Google stops taking political ads in Maryland because it's not sure that it can comply with a new transparency law

Google stops taking political ads in Maryland because it's not sure that it can comply with a new transparency law

US Ballot boxes election


Voters cast their ballots on Election Day November 04, 2008, at Centreville High School in Clifton, Virginia. Americans crowded polling stations Tuesday to vote in their historic election, with front-running Democrat Barack Obama seeking to become the first black US president and Republican rival John McCain battling for a comeback.

  • Maryland's General Assembly now requires that those buying political advertising identify themselves and how much they spent.
  • Google executives are unsure that they can comply with the law, according to a report in the Baltimore Sun.
  • This is just the latest fallout for some of the big online advertisers following revelations that people representing the Russian government bought ads to subvert elections.

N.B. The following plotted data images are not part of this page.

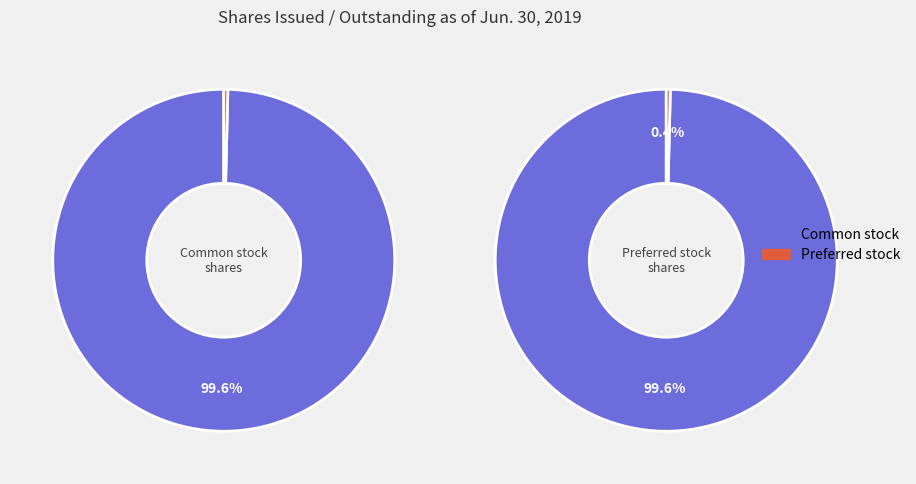

Is Preferred stock the majority of the pie?

No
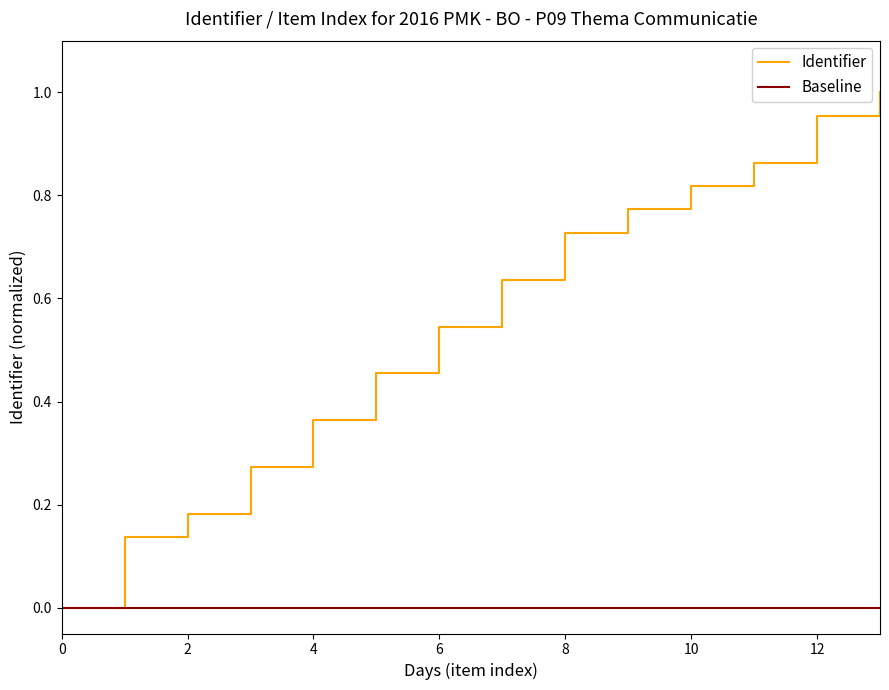

Which series has the largest total across all categories?

Identifier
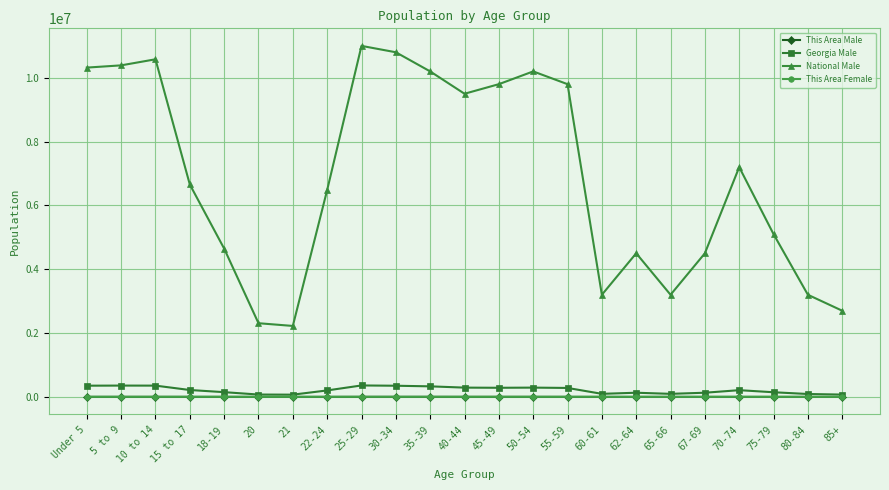

Is this an area chart (filled region under the line)?

No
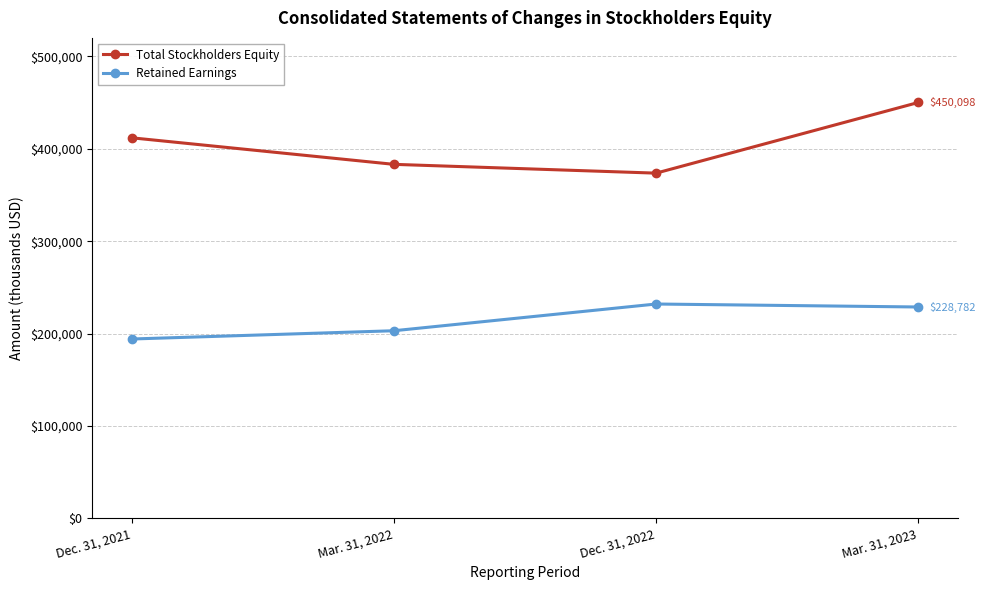

What position from the left is Dec. 31, 2021?

1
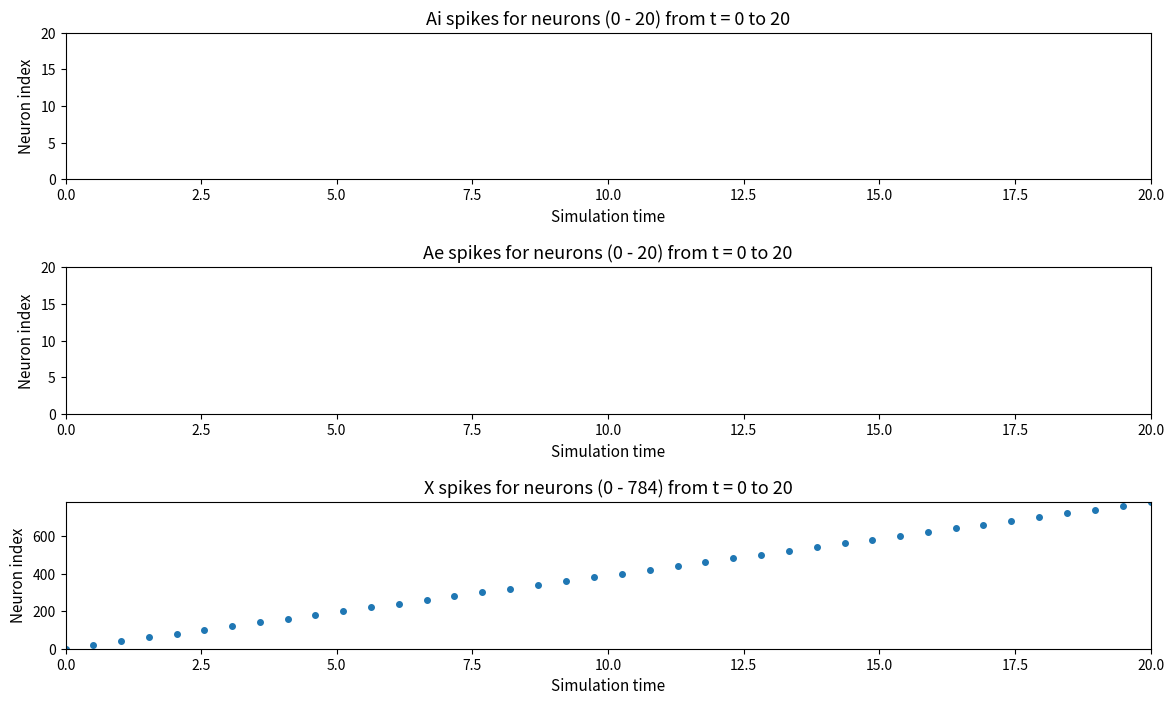

What is the range of Y values (max minus min)?

784.0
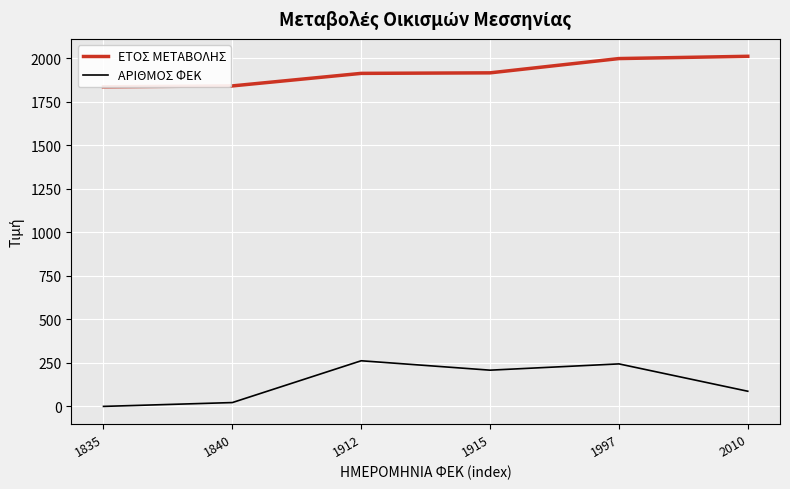

List the series in order of their peak value, lowest first.

ΑΡΙΘΜΟΣ ΦΕΚ, ΕΤΟΣ ΜΕΤΑΒΟΛΗΣ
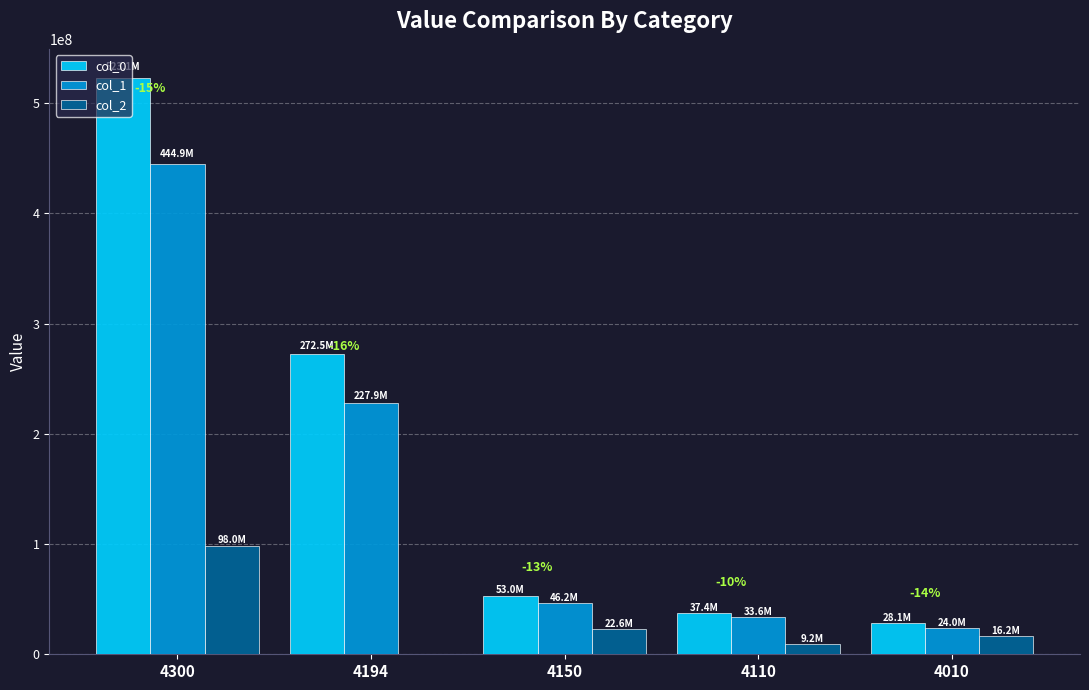

At which category is the sum across all series the highest?

4300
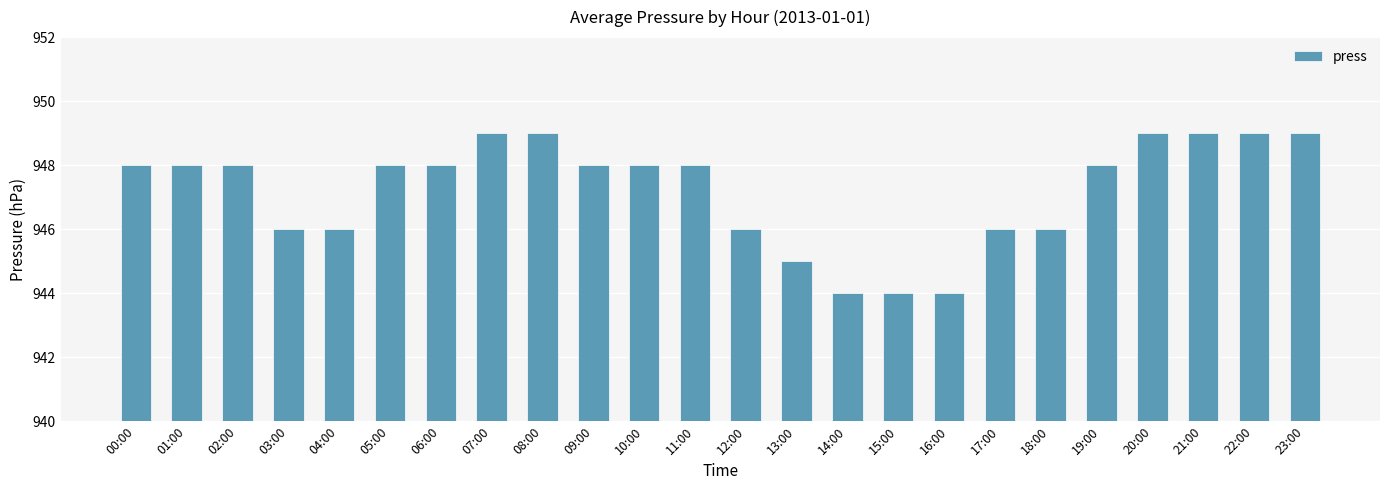

What position from the right is 04:00?

20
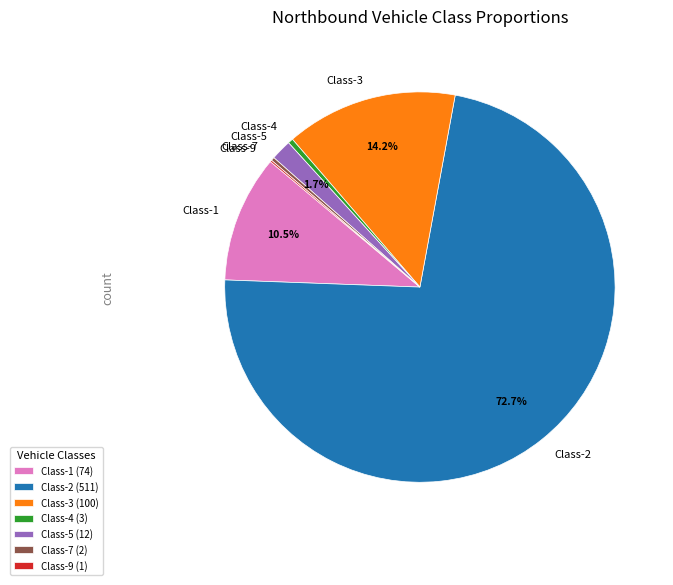

Which has a higher value, Class-4 or Class-2?

Class-2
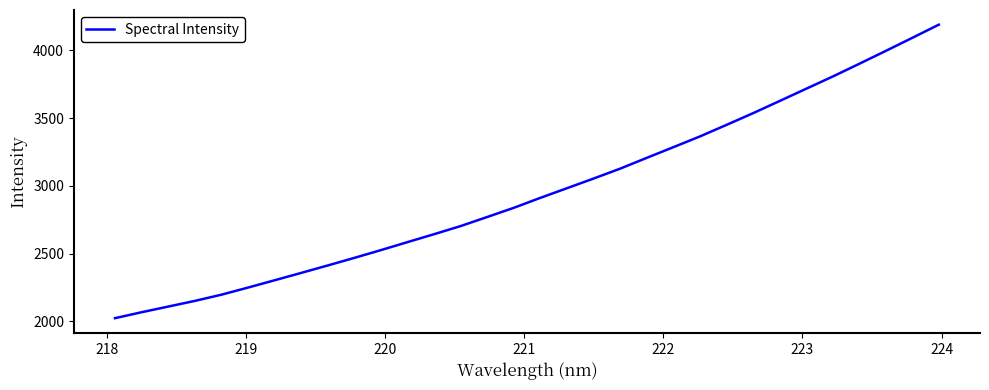

What is the smallest value displayed?

2022.2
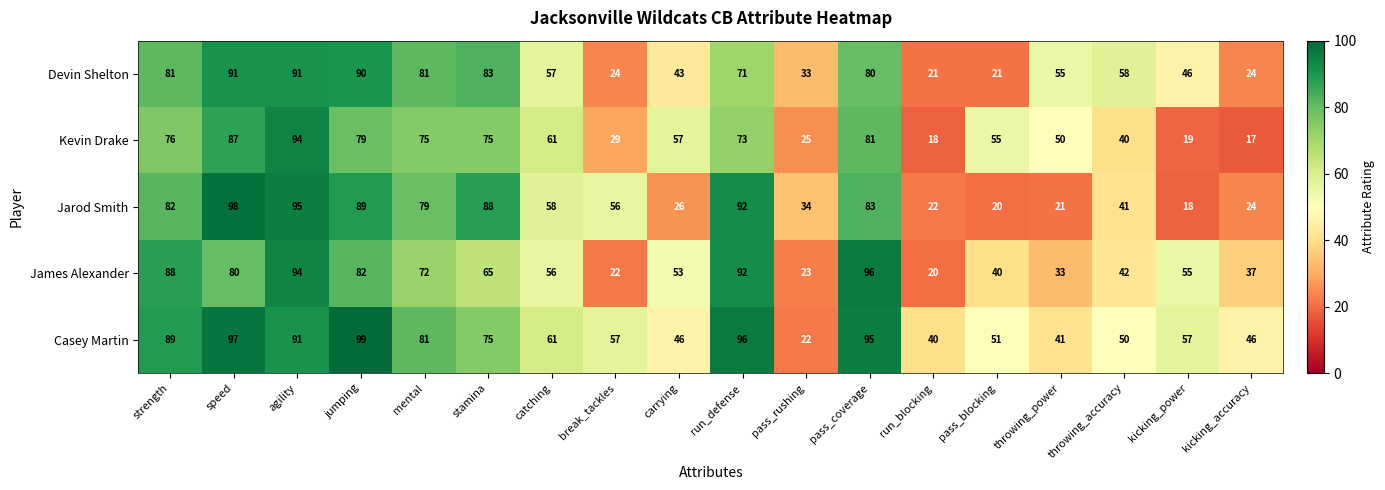

Which series has the largest total across all categories?

Casey Martin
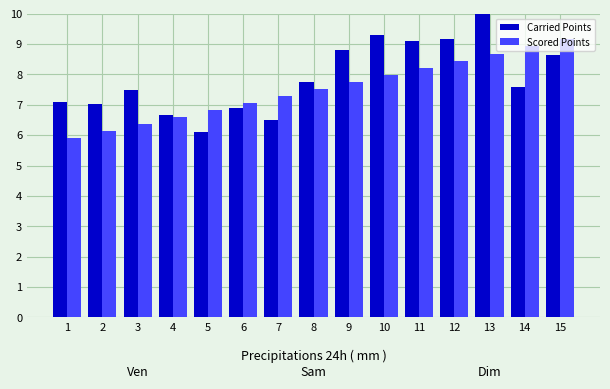

Which series has the largest range (max minus min)?

Carried Points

Google says it wants to comply with Maryland's new election law that requires anybody paying for political ads to disclose their identity and how much they spent.


The trouble is that Google's systems aren't set up yet to gather or report that information before the law goes into effect on Sunday, the Baltimore Sun reported on Friday. Because of that, Google has stopped selling ads connected to Maryland's state and local elections.

"We've been working with the Board of Elections and we'll continue to engage with them," Alex Krasov, a Google spokeswoman, told the Sun.

Maryland's general assembly passed the law to help prevent election tampering. This law is part of the backlash to allegations that the Russian government bought ads on social media and internet services to sway the last US presidential election.


As part of that effort, Russian operatives paid tens of thousands of dollars to run ads on some of Google's ad platforms, according to The Washington Post story in October.

The irony is that Maryland's election law doesn't affect elections for federal posts, such as president or US senator.

Google told the Sun that the company agrees that there should be more transparency in political advertising, but that how the law will be interpreted remains unclear.


We've reached out to Google for comment and will update if we hear back.